- Exercise objective -
Extend the blog post below about eating and drinking in Japan, starting right after its final sentence.

- Reading text -

· · · · · · ·

Thursday, October 26, 2006

japan doesn't hate me, it was all a silly misunderstanding

welcome to the land of thimblefuls of water. this is something rarely commented on in discussions of japan’s foibles. when you sit down in a restaurant, the waitress will provide you with a tiny glass of water with at least 1/2 inch of room at the top, so you have at your disposal maybe three good gulps. i suppose this forces you to either annoy the waitress constantly with pleas for more or buy a drink. on the plus side, i’ve actually become less of a snob about something and fallen in love with the japanese beer. unlike the obscene number of choices at the microbreweries across the u.s., when you order a beer in japan, you get the same thing everywhere. it’s the quintessential beer--cold, yellow, nameless beer with an inch of head in a tall glass. somehow the straightforward simplicity of this transaction warms my heart.
along the same lines, i finally darkened the doorway of my local kaiten zushi restaurant. the only reason i haven’t been there before now is because i didn’t know we had one. this is a basic, no frills sushi place where a constant rotation of already-made sushi items parade by on a mini conveyor belt and you simply take the ones you want (the chefs are replacing them as they are eaten). there are a few inherent problems with this kind of place...some things rotate around for a long time and get less and less fresh (and with sushi, who wants that?) or someone (like the three children sitting one table over from us) coughs on the sushi as it goes by, rendering it less than appealing. however, this is a place where you get exactly what you want when you want it and are exactly as full as you want to be by the end. it’s a very cheap way to fill up--most plates of two pieces cost a dollar each. you also get to see all the things you would never think to order and try them if you so desire. i went out on a limb and tasted the rare beef sushi, but it was disappointingly tasteless and i haven’t yet showed any signs of mad cow disease.

· · · · · · ·

Collected data

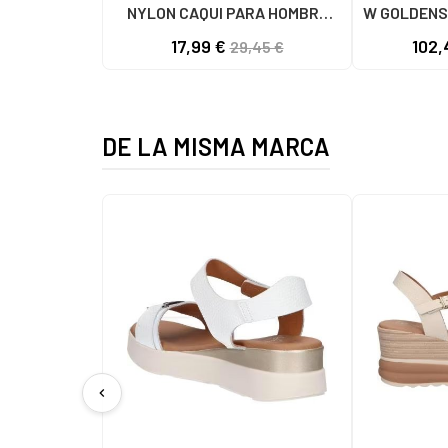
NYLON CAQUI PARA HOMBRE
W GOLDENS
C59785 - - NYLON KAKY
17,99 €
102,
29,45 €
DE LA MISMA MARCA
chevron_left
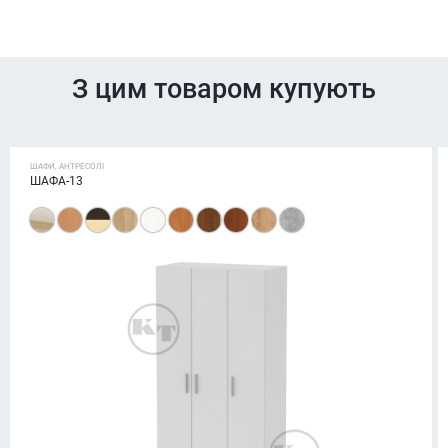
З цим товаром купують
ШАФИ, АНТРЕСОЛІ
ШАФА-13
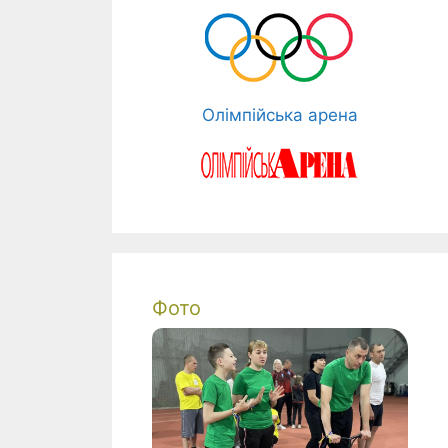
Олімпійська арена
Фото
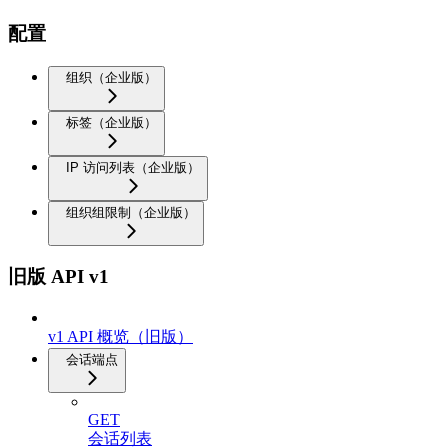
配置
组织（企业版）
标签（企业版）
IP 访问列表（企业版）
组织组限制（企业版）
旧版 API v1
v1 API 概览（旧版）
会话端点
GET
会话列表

· · · · · · ·

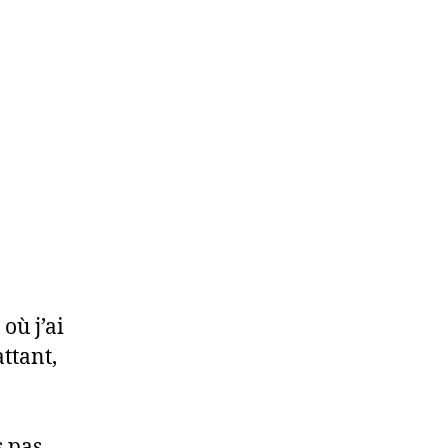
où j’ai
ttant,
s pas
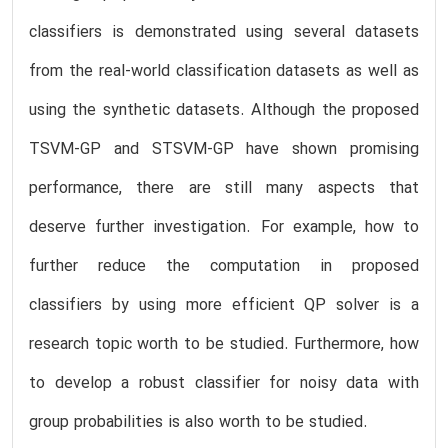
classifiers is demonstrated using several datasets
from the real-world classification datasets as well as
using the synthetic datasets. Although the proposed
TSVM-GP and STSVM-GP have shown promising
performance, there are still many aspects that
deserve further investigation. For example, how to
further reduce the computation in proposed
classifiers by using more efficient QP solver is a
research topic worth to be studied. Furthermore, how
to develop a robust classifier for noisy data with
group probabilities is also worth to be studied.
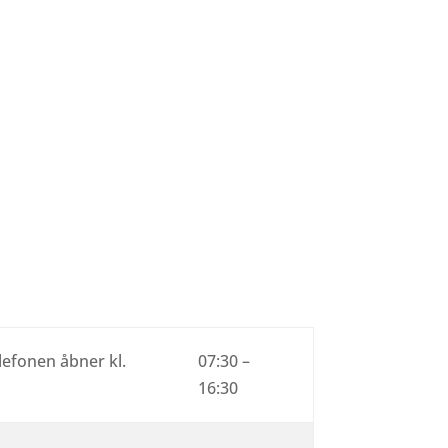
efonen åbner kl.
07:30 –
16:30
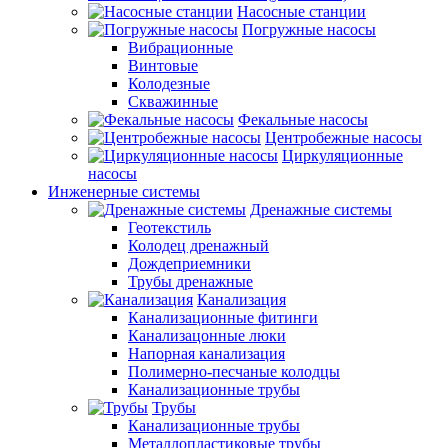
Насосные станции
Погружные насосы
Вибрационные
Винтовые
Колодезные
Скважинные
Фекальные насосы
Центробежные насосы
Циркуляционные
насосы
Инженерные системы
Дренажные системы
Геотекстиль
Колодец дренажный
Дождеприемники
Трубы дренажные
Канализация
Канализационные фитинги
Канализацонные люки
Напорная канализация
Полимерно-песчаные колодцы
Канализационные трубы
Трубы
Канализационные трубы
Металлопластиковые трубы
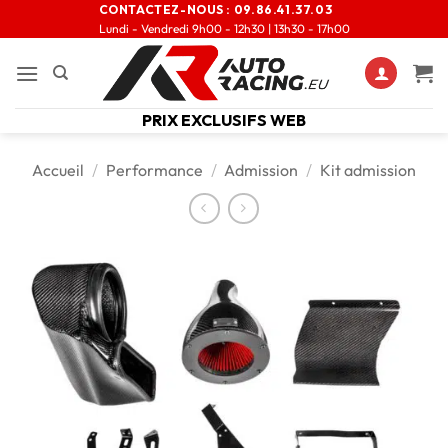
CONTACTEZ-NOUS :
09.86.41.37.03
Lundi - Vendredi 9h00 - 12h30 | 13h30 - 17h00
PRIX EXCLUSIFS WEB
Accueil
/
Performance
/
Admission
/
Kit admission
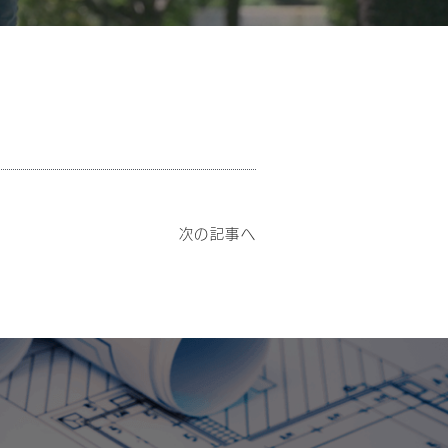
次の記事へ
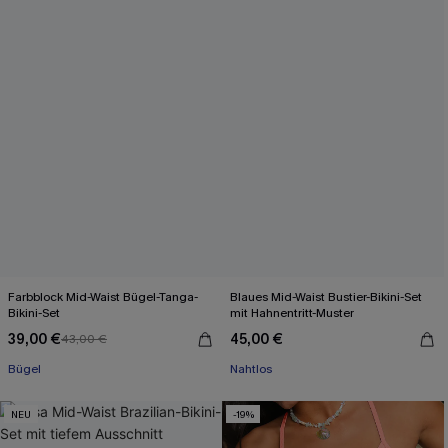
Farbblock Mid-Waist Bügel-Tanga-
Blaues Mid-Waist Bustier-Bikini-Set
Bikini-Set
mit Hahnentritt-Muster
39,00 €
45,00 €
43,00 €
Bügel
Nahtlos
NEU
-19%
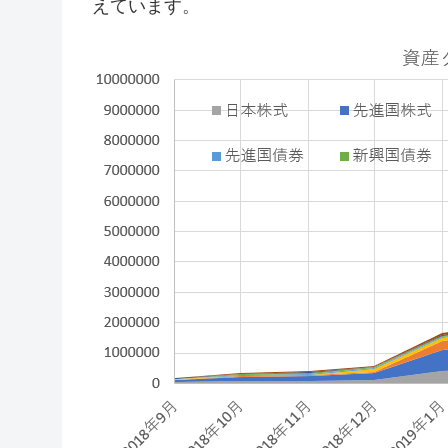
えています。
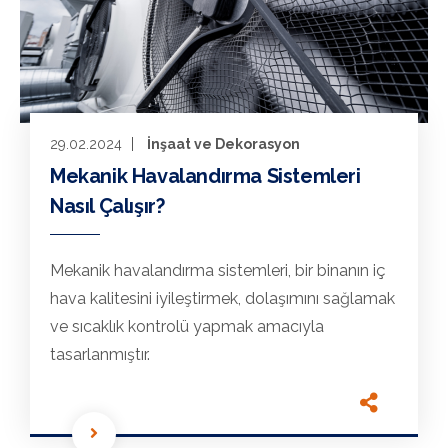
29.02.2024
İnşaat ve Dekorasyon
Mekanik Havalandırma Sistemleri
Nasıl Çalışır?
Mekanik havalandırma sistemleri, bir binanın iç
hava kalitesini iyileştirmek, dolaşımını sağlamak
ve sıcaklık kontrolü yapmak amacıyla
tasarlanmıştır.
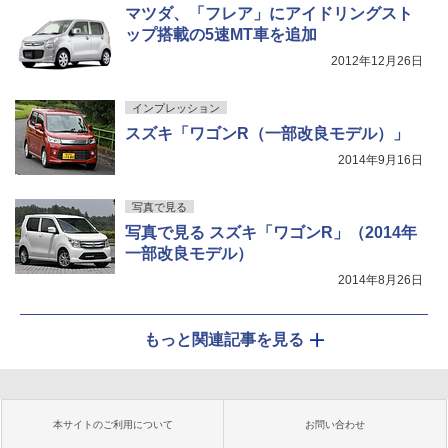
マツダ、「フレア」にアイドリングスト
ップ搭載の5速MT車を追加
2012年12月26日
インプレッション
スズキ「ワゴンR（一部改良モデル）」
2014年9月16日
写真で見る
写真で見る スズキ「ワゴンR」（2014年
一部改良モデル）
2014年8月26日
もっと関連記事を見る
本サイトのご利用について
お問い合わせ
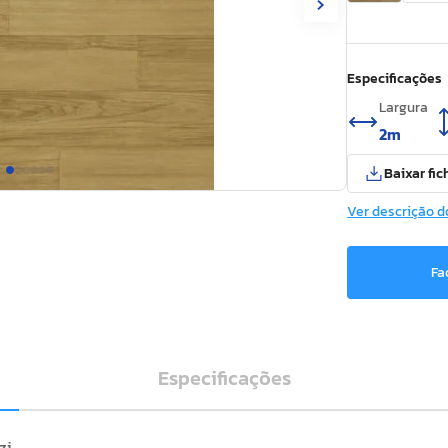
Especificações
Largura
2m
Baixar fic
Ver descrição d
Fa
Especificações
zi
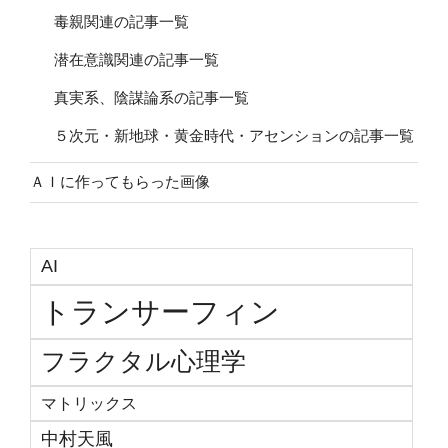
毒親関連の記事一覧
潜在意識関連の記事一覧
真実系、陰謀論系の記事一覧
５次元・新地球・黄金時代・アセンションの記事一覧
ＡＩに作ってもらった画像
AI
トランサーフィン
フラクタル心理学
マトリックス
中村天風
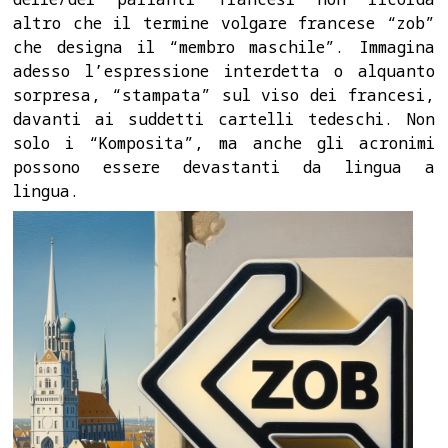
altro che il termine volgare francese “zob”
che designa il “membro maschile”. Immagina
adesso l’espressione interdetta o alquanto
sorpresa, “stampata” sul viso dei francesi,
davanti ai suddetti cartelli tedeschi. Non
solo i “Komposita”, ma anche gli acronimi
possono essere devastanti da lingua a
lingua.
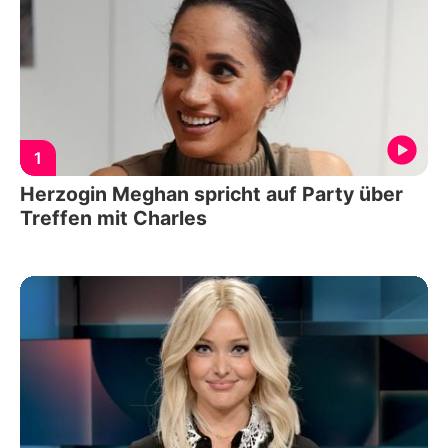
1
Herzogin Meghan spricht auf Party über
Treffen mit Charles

· · · · · · ·

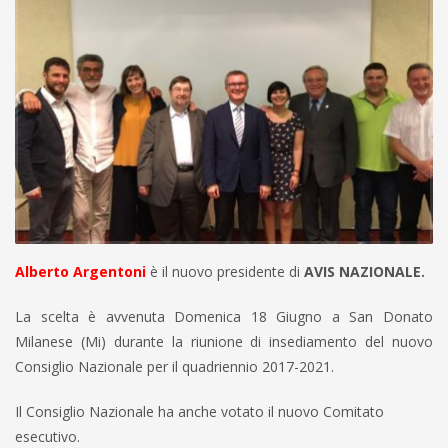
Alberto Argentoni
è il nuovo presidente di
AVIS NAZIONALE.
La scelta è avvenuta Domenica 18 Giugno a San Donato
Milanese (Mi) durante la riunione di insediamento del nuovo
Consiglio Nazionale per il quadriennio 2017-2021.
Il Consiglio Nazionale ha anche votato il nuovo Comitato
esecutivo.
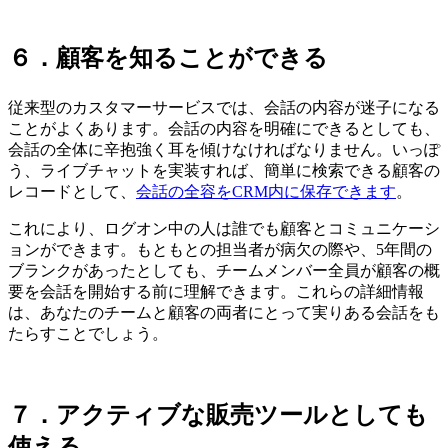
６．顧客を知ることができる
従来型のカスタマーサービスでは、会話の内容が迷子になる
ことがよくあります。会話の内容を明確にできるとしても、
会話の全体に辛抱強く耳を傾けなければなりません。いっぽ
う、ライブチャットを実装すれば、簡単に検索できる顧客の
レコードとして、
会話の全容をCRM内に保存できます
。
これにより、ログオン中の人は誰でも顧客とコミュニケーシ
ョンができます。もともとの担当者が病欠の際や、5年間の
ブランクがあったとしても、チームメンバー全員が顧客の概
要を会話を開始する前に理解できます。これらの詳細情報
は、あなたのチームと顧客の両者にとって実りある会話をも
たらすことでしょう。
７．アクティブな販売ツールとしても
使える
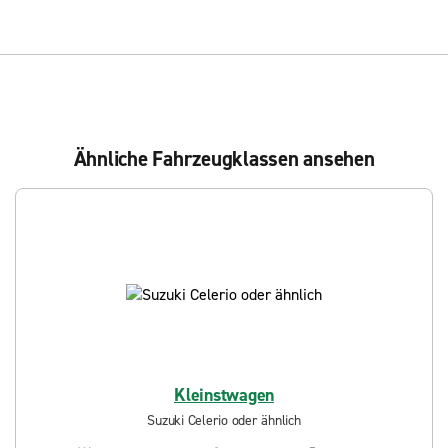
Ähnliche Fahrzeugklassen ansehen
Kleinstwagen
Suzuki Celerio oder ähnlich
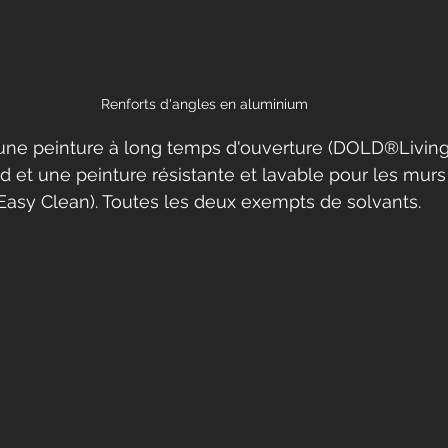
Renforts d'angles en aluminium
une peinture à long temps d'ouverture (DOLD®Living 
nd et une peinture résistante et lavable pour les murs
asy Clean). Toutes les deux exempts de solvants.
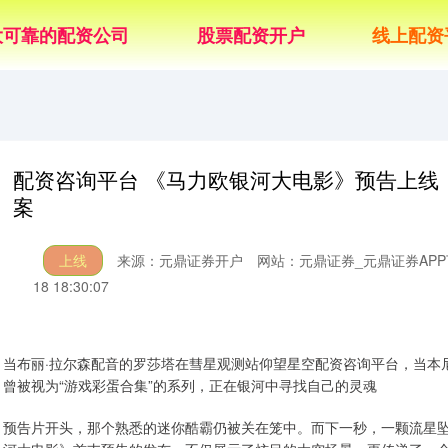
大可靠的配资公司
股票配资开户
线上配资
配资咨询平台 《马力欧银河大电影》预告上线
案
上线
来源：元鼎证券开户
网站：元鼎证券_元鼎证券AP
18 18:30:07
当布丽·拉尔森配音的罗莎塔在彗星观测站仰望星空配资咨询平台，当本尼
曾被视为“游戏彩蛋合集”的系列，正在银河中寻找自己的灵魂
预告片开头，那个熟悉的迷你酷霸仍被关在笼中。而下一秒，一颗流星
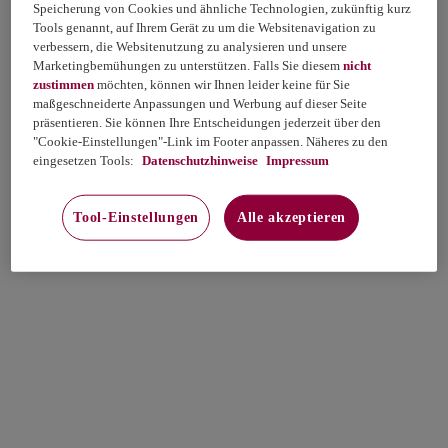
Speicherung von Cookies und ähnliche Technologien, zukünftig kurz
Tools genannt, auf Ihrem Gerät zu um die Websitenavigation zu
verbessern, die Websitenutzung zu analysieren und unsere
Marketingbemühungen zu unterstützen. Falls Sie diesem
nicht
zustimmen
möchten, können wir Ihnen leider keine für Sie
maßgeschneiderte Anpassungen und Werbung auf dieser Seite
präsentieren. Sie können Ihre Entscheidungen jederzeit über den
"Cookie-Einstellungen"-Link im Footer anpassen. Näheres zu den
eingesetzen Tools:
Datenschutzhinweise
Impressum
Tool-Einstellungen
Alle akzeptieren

· · · · · · ·

- Answer -
japan is the only country where a simple dinner party can turn into a “truss up the foreigners in kimono” party and always turns into a karaoke party.

here's me working the ballet pose in an effort to look, i don't know, less awkward.

i went to a dinner commemorating the british POWs who were held in work camps here during WWII. you’d think POWs would necessitate a solemn occasion, right? well yes and no. by the end, the last surviving prisoner of the camp was grinning from his ninety-year-old face wearing a hapi and beating a taiko drum with all his might!